The following story was Spiritele anului 3000, a utopia written two years later, in 1875, by a teenager under the pen name "Demetriu G. Ionnescu", who would later become the statesman Take Ionescu. The short story is set in the year 3000, when the Earth is populated by humans of small stature who reach maturity by age 15. Politically, the monarchies have been abolished, with all the states being republics and part of a world confederation. Religion and wars have disappeared and Bucharest, a garden city, is the capital of a Romania within its natural (ethnic) borders, following a ruling from a Supreme Tribunal.

In the early 1900s, Victor Anestin was a notable popularizer of science who, apart from writing hundreds of articles and books about science, wrote three science fiction novels: În anul 4000 sau O călătorie la Venus ("In the year 4000, or A trip to Venus", 1899), O tragedie cerească, Poveste astronomică ("A Celestial Tragedy, An Astronomical Story", 1914) and Puterea ştiinţei, sau Cum a fost omorât Răsboiul European, Poveste fantastică ("The Power of Science, or How the European War was Killed, Fantasy Story", 1916). A Celestial Tragedy had one of the earliest descriptions of the possibility of using atomic power for war purposes, being published in February 1914, the same year as H. G. Wells' The World Set Free.

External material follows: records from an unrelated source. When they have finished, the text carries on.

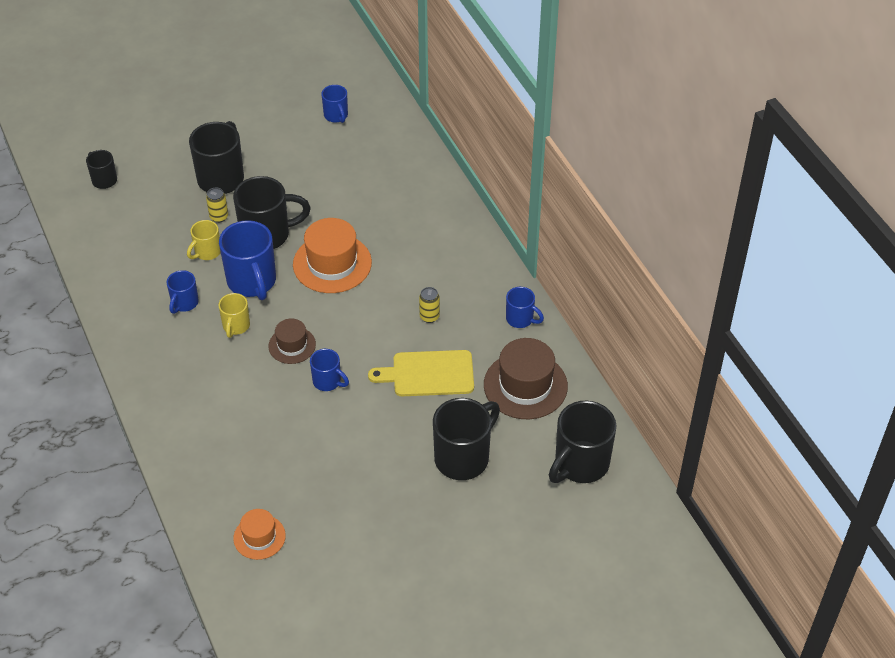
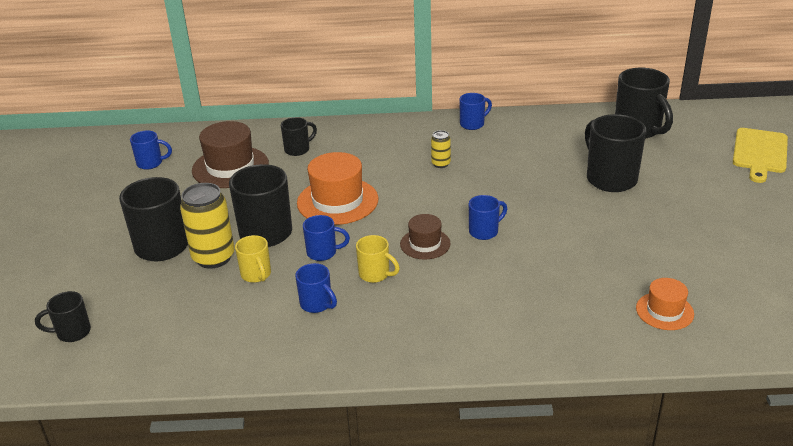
camera: 65 degrees left, 15 degrees down
yellow can [206,188,228,223] -> yellow can [180,183,235,269], size x1.99
blue mug [219,220,276,300] -> blue mug [303,215,350,261], size x0.54
yellow cutting board [368,350,474,396] -> yellow cutting board moved to [733,128,788,183]
brown hat [484,338,568,419] -> brown hat moved to [192,121,269,188]
none -> black mug [281,117,317,156]

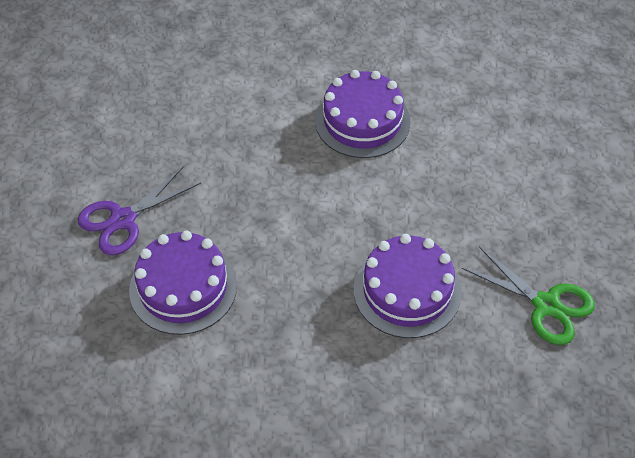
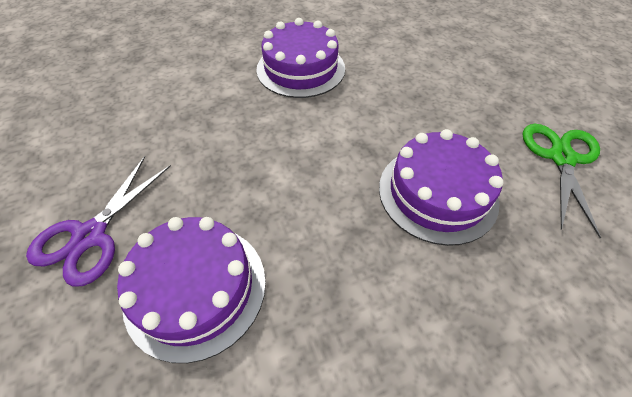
camera: 25 degrees left, 0 degrees up
green scissors [462,246,595,345] -> green scissors turned 90 degrees counterclockwise [523,124,601,238]

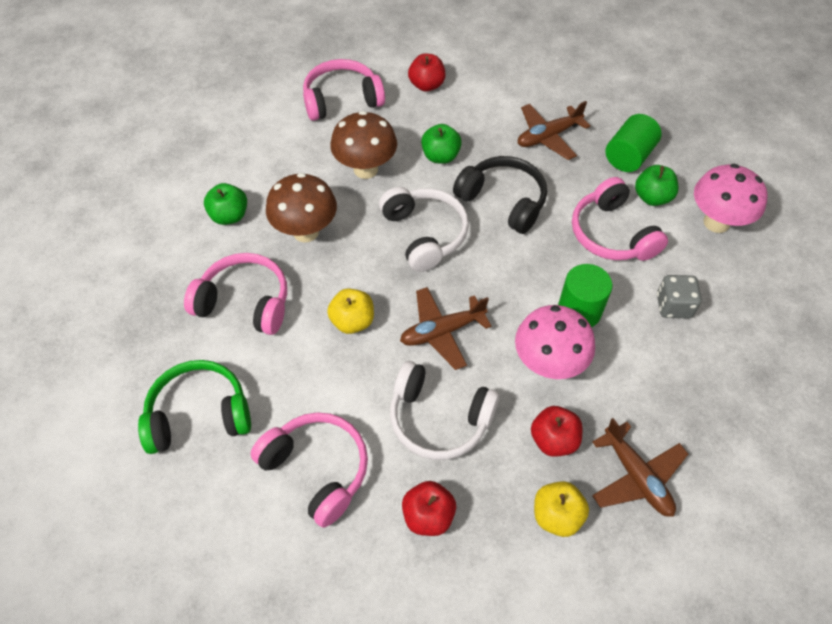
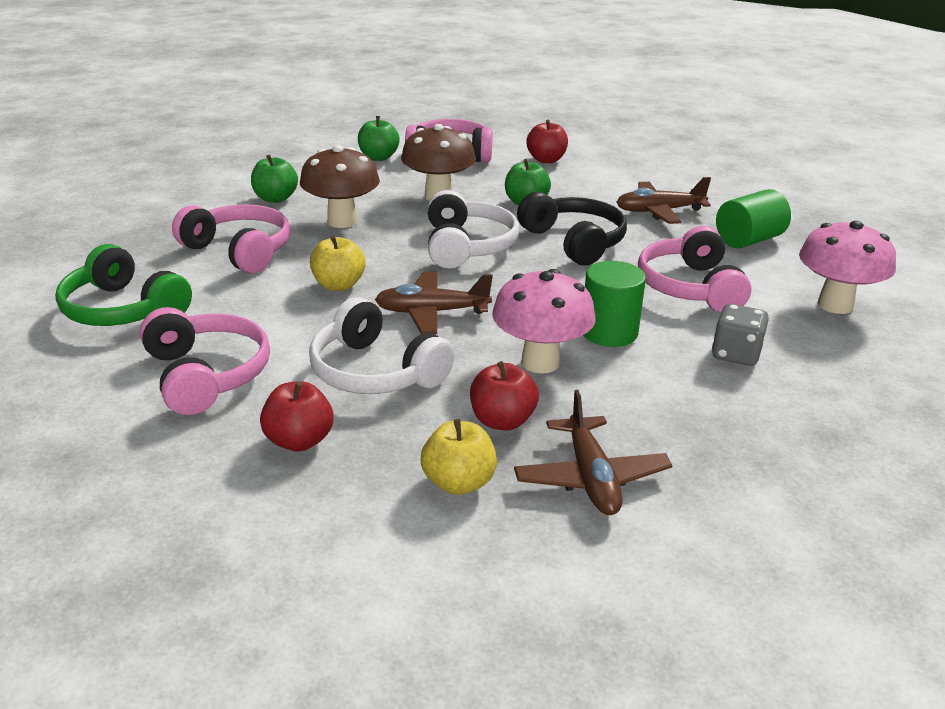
camera: 20 degrees right, 25 degrees down
green headphones [138,360,251,454] -> green headphones turned 150 degrees counterclockwise [55,244,192,326]
green apple [635,165,679,206] -> green apple moved to [358,116,400,161]

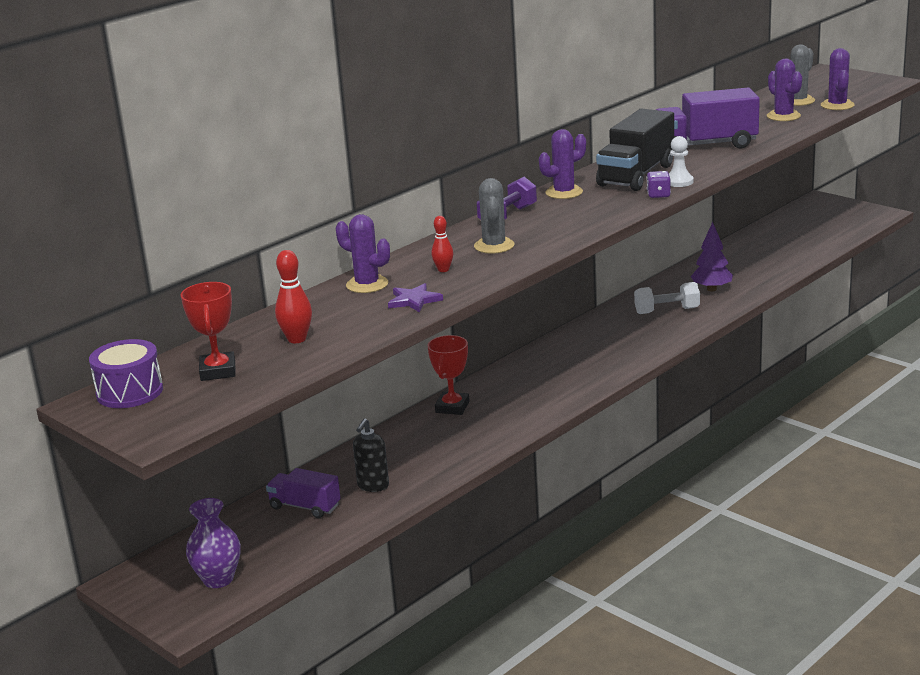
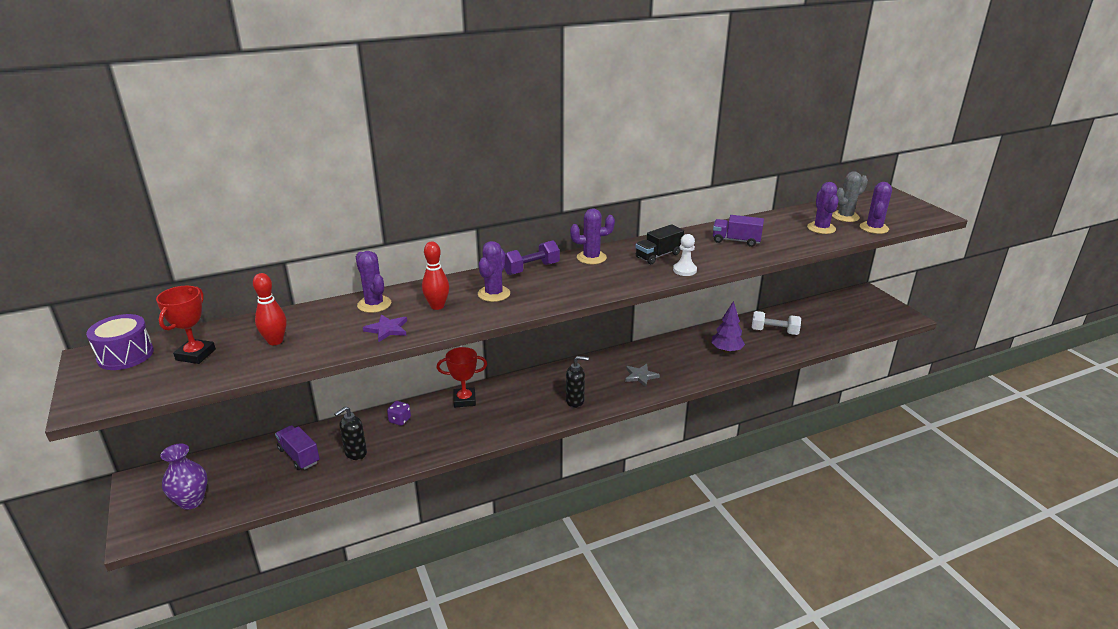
camera: 20 degrees right, 5 degrees up
red trophy [428,335,469,415] -> red trophy turned 45 degrees clockwise [437,347,487,407]
red bowling pin [431,216,453,272] -> red bowling pin [422,242,449,310], size x1.52
grey cactus [474,178,514,254] -> purple cactus [478,241,510,302]
black truck [596,109,674,191] -> black truck [636,224,684,264], size x0.58
white dumbbell [634,282,700,314] -> white dumbbell moved to [751,311,801,335]
purple dice [647,171,671,198] -> purple dice moved to [387,401,411,426]
purple truck [656,88,760,149] -> purple truck [713,215,764,247], size x0.58
none -> black soap dispenser [566,356,589,408]
none -> grey star [625,364,660,387]

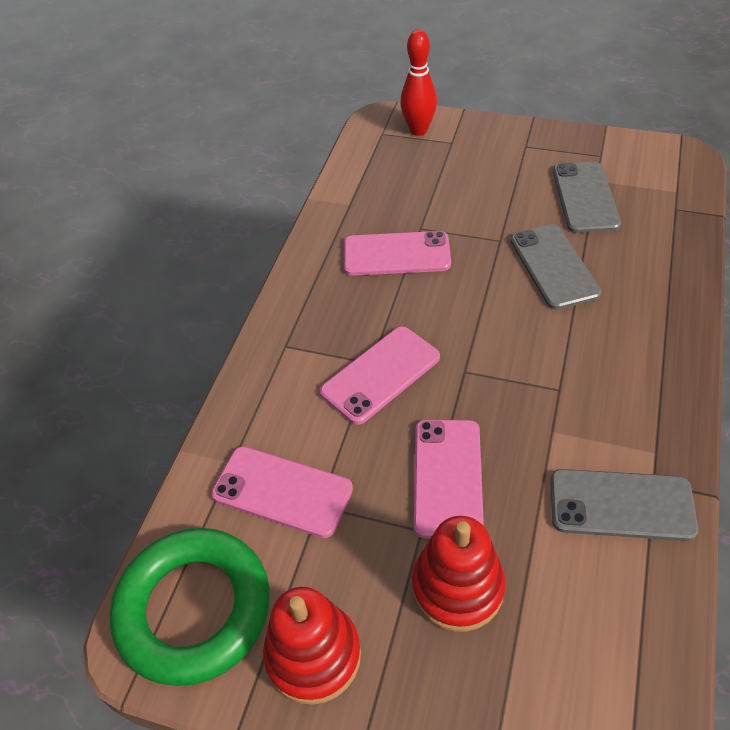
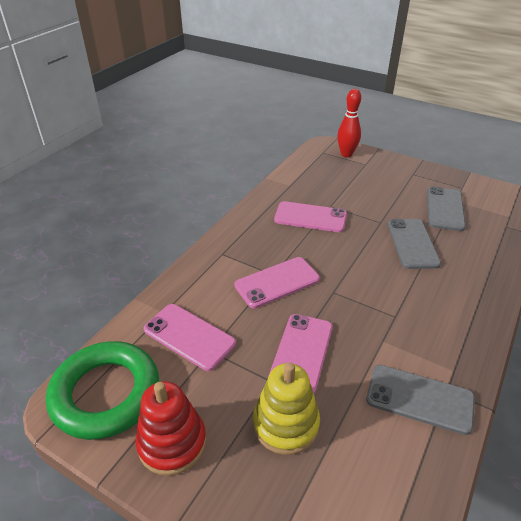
camera: 10 degrees right, 10 degrees down
red stacking toy [412,516,506,632] -> yellow stacking toy [253,362,320,455]

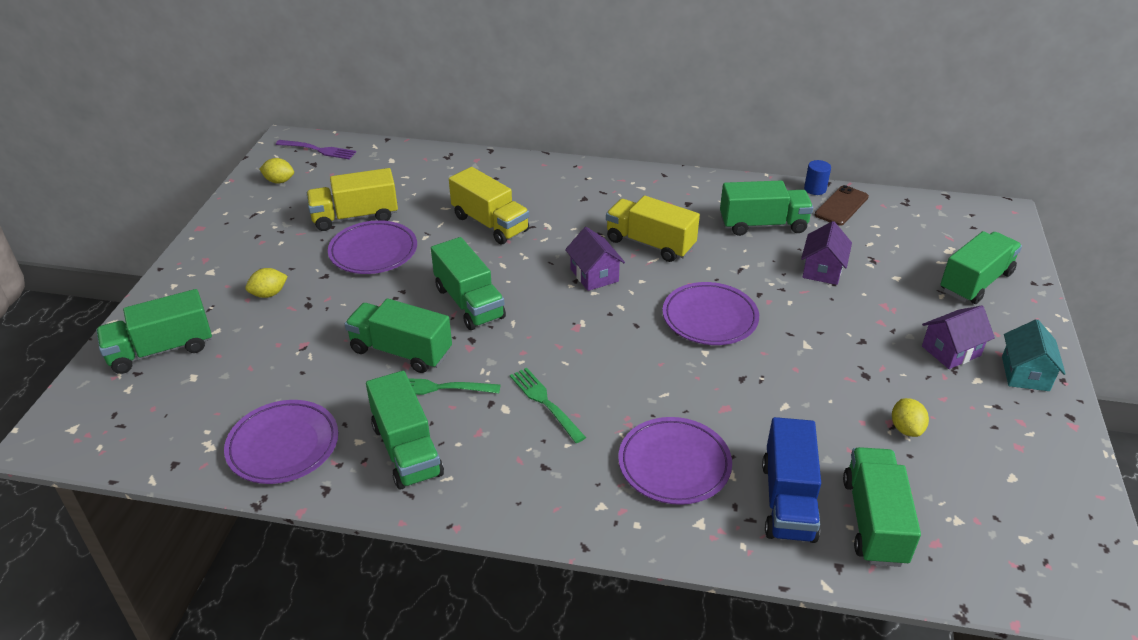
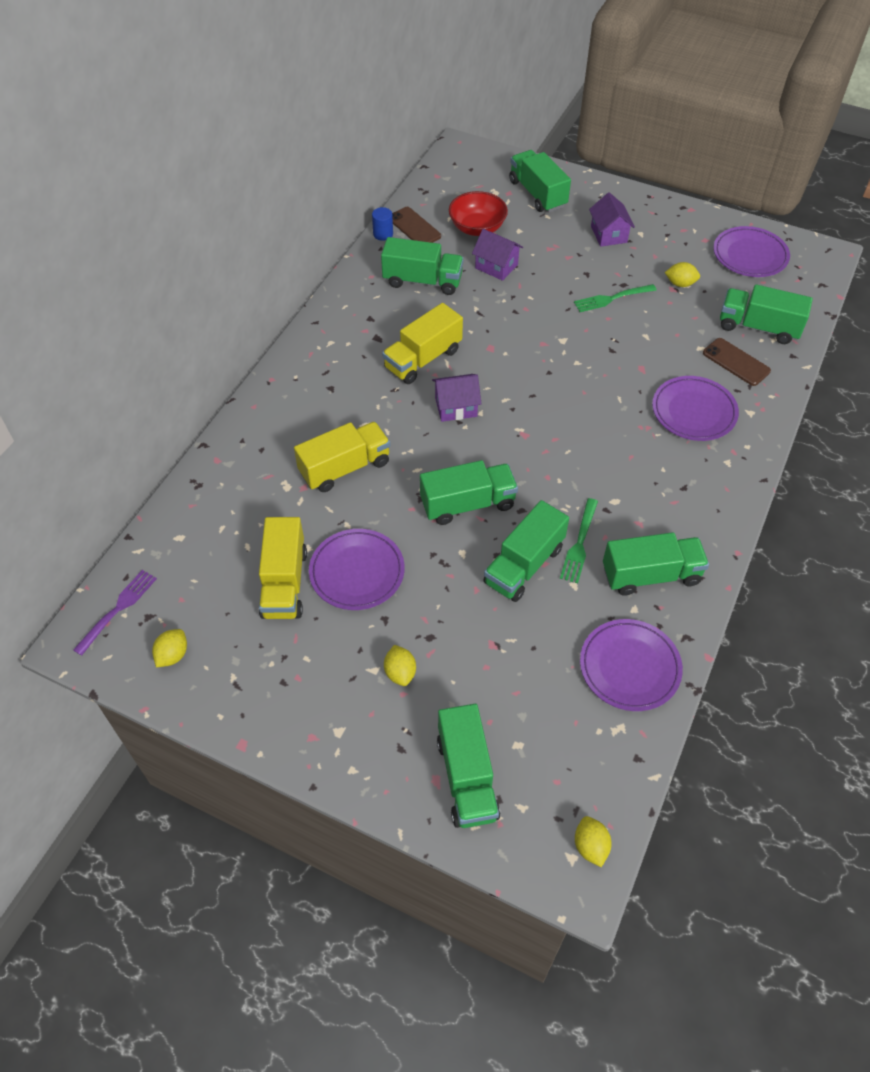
camera: 75 degrees left, 15 degrees up
green fork [510,368,586,443] -> green fork moved to [574,284,656,312]
purple plate [662,282,759,345] -> purple plate moved to [713,226,790,277]
green truck [720,180,813,236] -> green truck turned 90 degrees clockwise [381,237,464,295]
blue truck [762,417,821,543] -> brown phone [703,338,771,386]
turquoise house [1002,319,1066,391] -> none
none -> red bowl [449,191,508,236]
none -> yellow lemon [575,816,612,867]

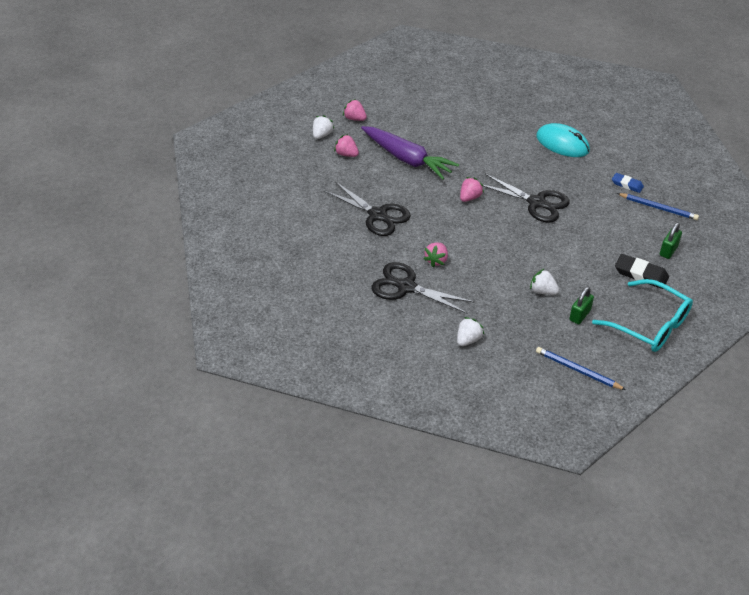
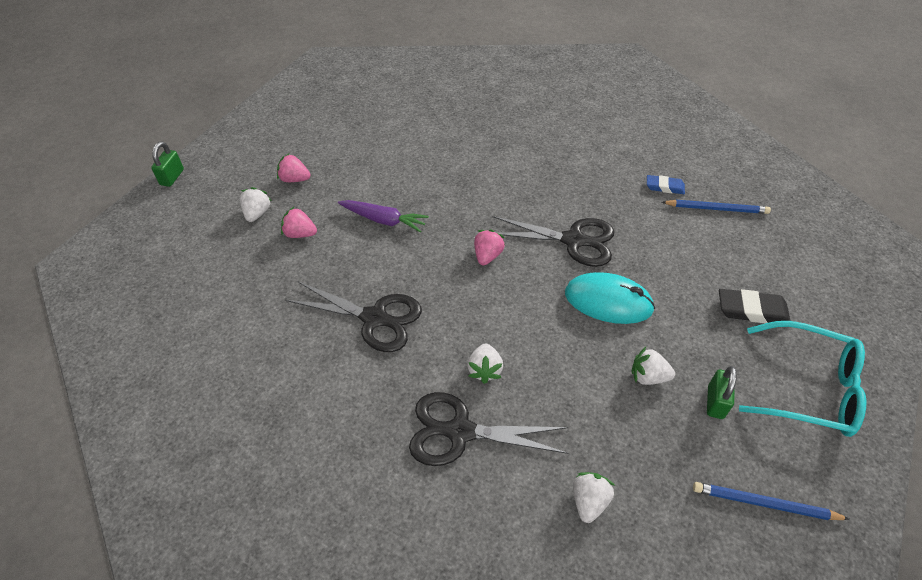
camera: 20 degrees left, 5 degrees up
purple carrot [361,126,459,180] -> purple carrot [338,200,429,233], size x0.61
pink strawberry [424,242,448,267] -> white strawberry [467,344,503,384]
turquoise mouse [536,123,590,157] -> turquoise mouse moved to [565,272,655,324]
green padlock [660,222,682,259] -> green padlock moved to [151,141,184,187]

In 1914, Henri Stahl published Un român în lună ("A Romanian on the Moon"), themed around the possibility of a Moon landing.

==Communist era==
After World War II, the new communist regime supported science fiction, using it as a means of popularizing science and of ideological indoctrination. A weekly science fiction magazine, Colecţia de povestiri ştiinţifico-fantastice was founded; this was an important factor in the promotion of science fiction in Romania.

The most popular writers of the era, I.M. Ştefan and Radu Nor, wrote sci-fi adventure novels which sometimes included a Marxist ideological bent. Adrian Rogoz, Sergiu Fărcăşan and Camillo Baciu were the most important science fiction writers of the era, while Vladimir Colin was the first major writer of fantasy.

During the 1980s, the most notable publication of science fiction was the yearly Anticipaţia almanac, edited by Ioan Albescu. Many of the writers of the 1980s had scientific studies, which meant that their writings tended to be closer to hard science fiction. They were not very fruitful as during the 1980s, it was very difficult to get published and during the 1990s, they moved on to other fields. (For example, Cristian Tudor Popescu became a well-known journalist.)

==After 1989==

After the Romanian Revolution, initially, the science fiction genre experienced a boom, as many translations which had not been accepted by the communist authorities were published. Notably, between 1992 and 2003, the Nemira publishing house turned out hundreds of translations and a few Romanian novels, among which Aşteptând în Ghermana by Dănuţ Ungureanu, the steampunk novel 2484 Quirinal Ave and the cyberpunk novel Cel mai înalt turn din Baabylon by Sebastian A. Corn.

Currently, there is a trend to focus more on fantasy rather than science fiction, with only a few publishing houses still publishing Romanian science fiction writers, among them being Amaltea and Tritonic.